**EXERCISE DIRECTIONS**
Update the lines below by replacing every occurrence of "Notdienst" with "Notfallservice", leaving everything else unchanged. Omit the pictures from your answer.

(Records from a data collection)
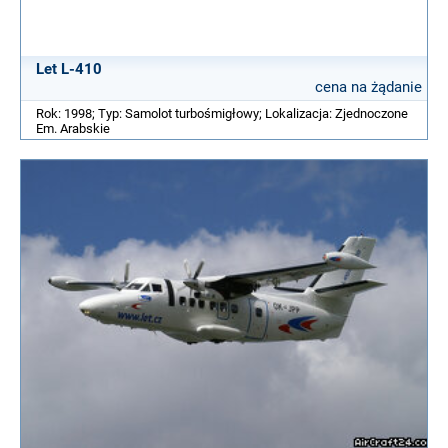
Let L-410
cena na żądanie
Rok: 1998; Typ: Samolot turbośmigłowy; Lokalizacja: Zjednoczone
Em. Arabskie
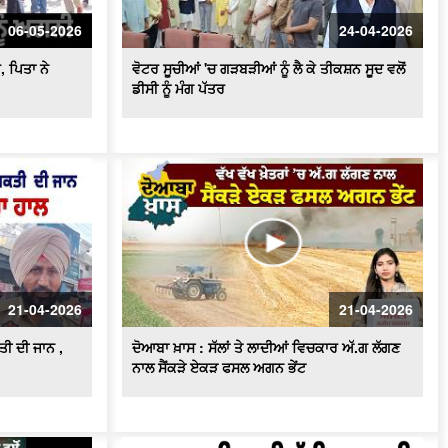
ਪਟਨਾ ਪੁਲਿਸ ਦੀ ਵੱਡੀ ਕਾਰਵਾਈ, ਧੋਖਾਧੜੀ ਦੇ
ਮਾਮਲੇ 'ਚ ਕਾਰੋਬਾਰੀ ਪਤੀ-ਪਤਨੀ ਗ੍ਰਿਫ਼ਤਾਰ
06-05-2026
24-04-2026
, ਪਿਤਾ ਨੇ
ਵੋਟਰ ਸੂਚੀਆਂ 'ਚ ਗੜਬੜੀਆਂ ਨੂੰ ਲੈ ਕੇ ਤੀਕਸ਼ਨ ਸੂਦ ਵਲੋਂ
ਡੀਸੀ ਨੂੰ ਮੰਗ ਪੱਤਰ
21-04-2026
21-04-2026
ੀ ਦੀ ਜਾਨ ,
ਦੋਆਬਾ ਖ਼ਾਸ : ਸੱਲਾਂ ਤੇ ਲਾਦੀਆਂ ਵਿਚਕਾਰ ਅੱ.ਗ ਲੱਗਣ
ਨਾਲ ਸੈਂਕੜੇ ਏਕੜ ਫਸਲ ਅਗਨ ਭੇਂਟ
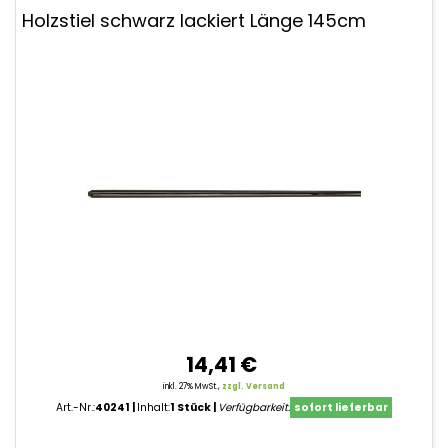
Holzstiel schwarz lackiert Länge 145cm
14,41 €
inkl. 27% MwSt.,
zzgl. Versand
Art.-Nr.:
40241
Inhalt:
1 Stück
Verfügbarkeit:
sofort lieferbar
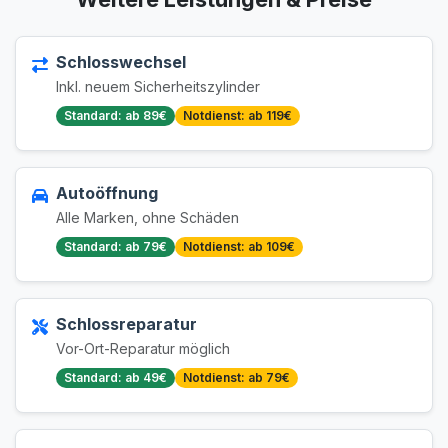
Schlosswechsel
Inkl. neuem Sicherheitszylinder
Standard: ab 89€
Notdienst: ab 119€
Autoöffnung
Alle Marken, ohne Schäden
Standard: ab 79€
Notdienst: ab 109€
Schlossreparatur
Vor-Ort-Reparatur möglich
Standard: ab 49€
Notdienst: ab 79€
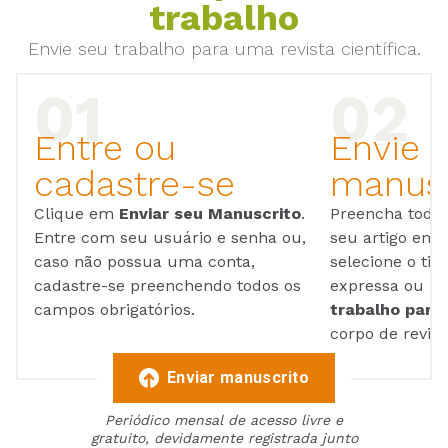
trabalho
Envie seu trabalho para uma revista científica.
Entre ou
Envie 
cadastre-se
manusc
Clique em
Enviar seu Manuscrito
.
Preencha todos
Entre com seu usuário e senha ou,
seu artigo em
caso não possua uma conta,
selecione o tip
cadastre-se preenchendo todos os
expressa ou ul
campos obrigatórios.
trabalho para 
corpo de reviso
Enviar manuscrito
Periódico mensal de acesso livre e
gratuito, devidamente registrada junto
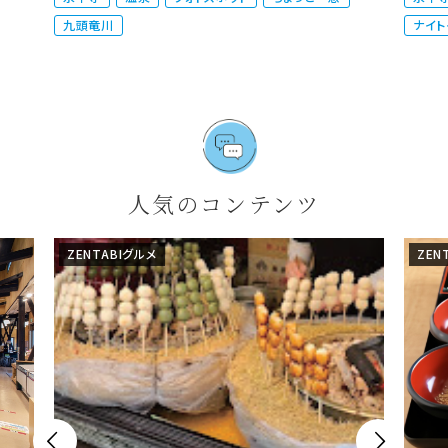
九頭竜川
ナイト
人気のコンテンツ
ZENTABIグルメ
ZEN


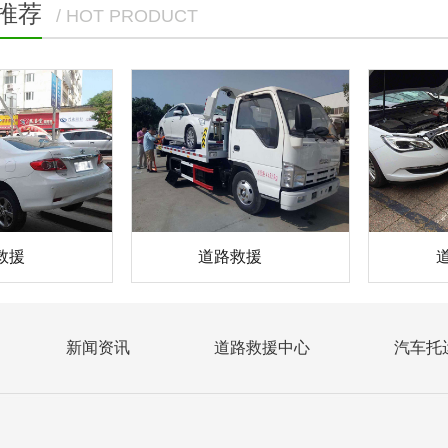
推荐
/ HOT PRODUCT
救援
道路救援
新闻资讯
道路救援中心
汽车托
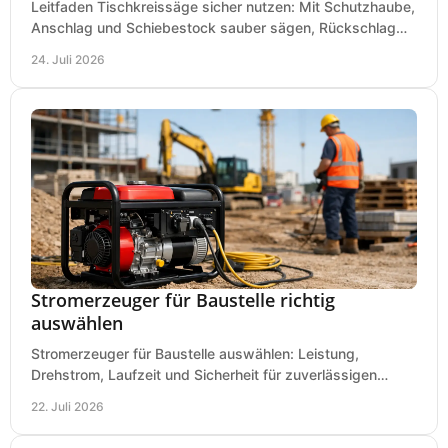
Leitfaden Tischkreissäge sicher nutzen: Mit Schutzhaube,
Anschlag und Schiebestock sauber sägen, Rückschlag
vermeiden und sicher arbeiten praxisnah.
24. Juli 2026
Stromerzeuger für Baustelle richtig
auswählen
Stromerzeuger für Baustelle auswählen: Leistung,
Drehstrom, Laufzeit und Sicherheit für zuverlässigen
Betrieb von Werkzeugen und Baugeräten mobil.
22. Juli 2026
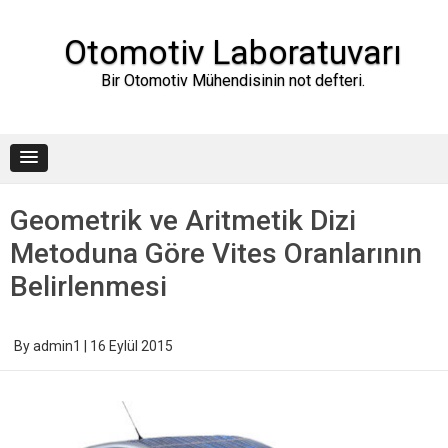
Skip
to
content
Otomotiv Laboratuvarı
Bir Otomotiv Mühendisinin not defteri.
Geometrik ve Aritmetik Dizi
Metoduna Göre Vites Oranlarının
Belirlenmesi
By
admin1
|
16 Eylül 2015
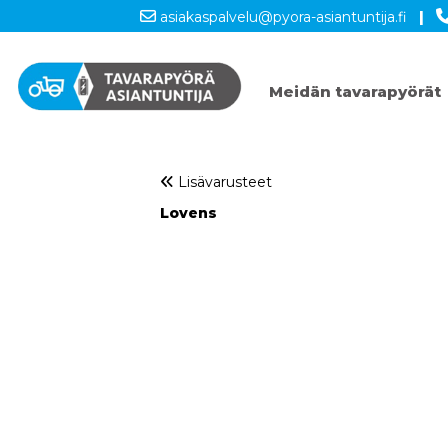
asiakaspalvelu@pyora-asiantuntija.fi
|
Meidän tavarapyörät
Lisävarusteet
Lovens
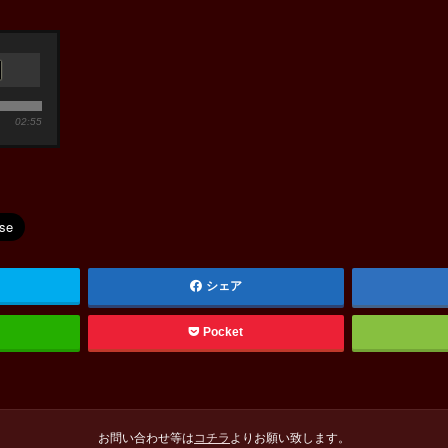
02:55
シェア
Pocket
お問い合わせ等は
コチラ
よりお願い致します。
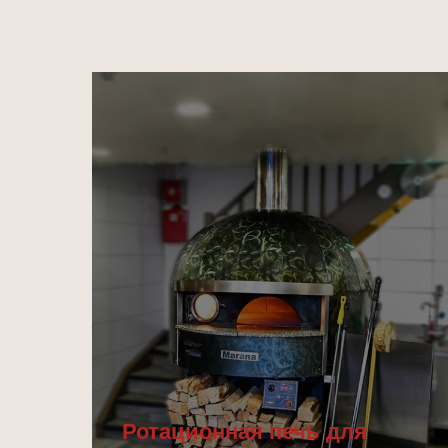
Ротационная печь для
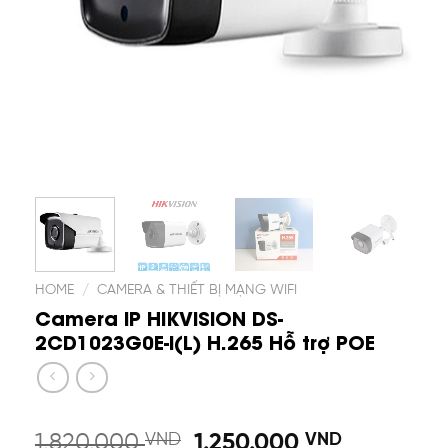
HOME
/
CAMERA & THIẾT BỊ MẠNG WIFI
Camera IP HIKVISION DS-
2CD1023G0E-I(L) H.265 Hỗ trợ POE
1.820.000
VND
1.250.000
VND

**EXERCISE RESULT**
Let L-410
cena na żądanie
Rok: 1998; Typ: Samolot turbośmigłowy; Lokalizacja: Zjednoczone
Em. Arabskie
ਪਟਨਾ ਪੁਲਿਸ ਦੀ ਵੱਡੀ ਕਾਰਵਾਈ, ਧੋਖਾਧੜੀ ਦੇ
ਮਾਮਲੇ 'ਚ ਕਾਰੋਬਾਰੀ ਪਤੀ-ਪਤਨੀ ਗ੍ਰਿਫ਼ਤਾਰ
06-05-2026
24-04-2026
, ਪਿਤਾ ਨੇ
ਵੋਟਰ ਸੂਚੀਆਂ 'ਚ ਗੜਬੜੀਆਂ ਨੂੰ ਲੈ ਕੇ ਤੀਕਸ਼ਨ ਸੂਦ ਵਲੋਂ
ਡੀਸੀ ਨੂੰ ਮੰਗ ਪੱਤਰ
21-04-2026
21-04-2026
ੀ ਦੀ ਜਾਨ ,
ਦੋਆਬਾ ਖ਼ਾਸ : ਸੱਲਾਂ ਤੇ ਲਾਦੀਆਂ ਵਿਚਕਾਰ ਅੱ.ਗ ਲੱਗਣ
ਨਾਲ ਸੈਂਕੜੇ ਏਕੜ ਫਸਲ ਅਗਨ ਭੇਂਟ
Holzstiel schwarz lackiert Länge 145cm
14,41 €
inkl. 27% MwSt.,
zzgl. Versand
Art.-Nr.:
40241
Inhalt:
1 Stück
Verfügbarkeit:
sofort lieferbar
Schlosswechsel
Inkl. neuem Sicherheitszylinder
Standard: ab 89€
Notfallservice: ab 119€
Autoöffnung
Alle Marken, ohne Schäden
Standard: ab 79€
Notfallservice: ab 109€
Schlossreparatur
Vor-Ort-Reparatur möglich
Standard: ab 49€
Notfallservice: ab 79€
trabalho
Envie seu trabalho para uma revista científica.
Entre ou
Envie 
cadastre-se
manusc
Clique em
Enviar seu Manuscrito
.
Preencha todos
Entre com seu usuário e senha ou,
seu artigo em
caso não possua uma conta,
selecione o tip
cadastre-se preenchendo todos os
expressa ou ul
campos obrigatórios.
trabalho para 
corpo de reviso
Enviar manuscrito
Periódico mensal de acesso livre e
gratuito, devidamente registrada junto
九頭竜川
ナイト
人気のコンテンツ
ZENTABIグルメ
ZEN


推荐
/ HOT PRODUCT
救援
道路救援
新闻资讯
道路救援中心
汽车托
Leitfaden Tischkreissäge sicher nutzen: Mit Schutzhaube,
Anschlag und Schiebestock sauber sägen, Rückschlag
vermeiden und sicher arbeiten praxisnah.
24. Juli 2026
Stromerzeuger für Baustelle richtig
auswählen
Stromerzeuger für Baustelle auswählen: Leistung,
Drehstrom, Laufzeit und Sicherheit für zuverlässigen
Betrieb von Werkzeugen und Baugeräten mobil.
22. Juli 2026
Skip
to
content
Otomotiv Laboratuvarı
Bir Otomotiv Mühendisinin not defteri.
Geometrik ve Aritmetik Dizi
Metoduna Göre Vites Oranlarının
Belirlenmesi
By
admin1
|
16 Eylül 2015
asiakaspalvelu@pyora-asiantuntija.fi
|
Meidän tavarapyörät
Lisävarusteet
Lovens
02:55
シェア
Pocket
お問い合わせ等は
コチラ
よりお願い致します。
Ротационная печь для
HOME
/
CAMERA & THIẾT BỊ MẠNG WIFI
Camera IP HIKVISION DS-
2CD1023G0E-I(L) H.265 Hỗ trợ POE
1.820.000
VND
1.250.000
VND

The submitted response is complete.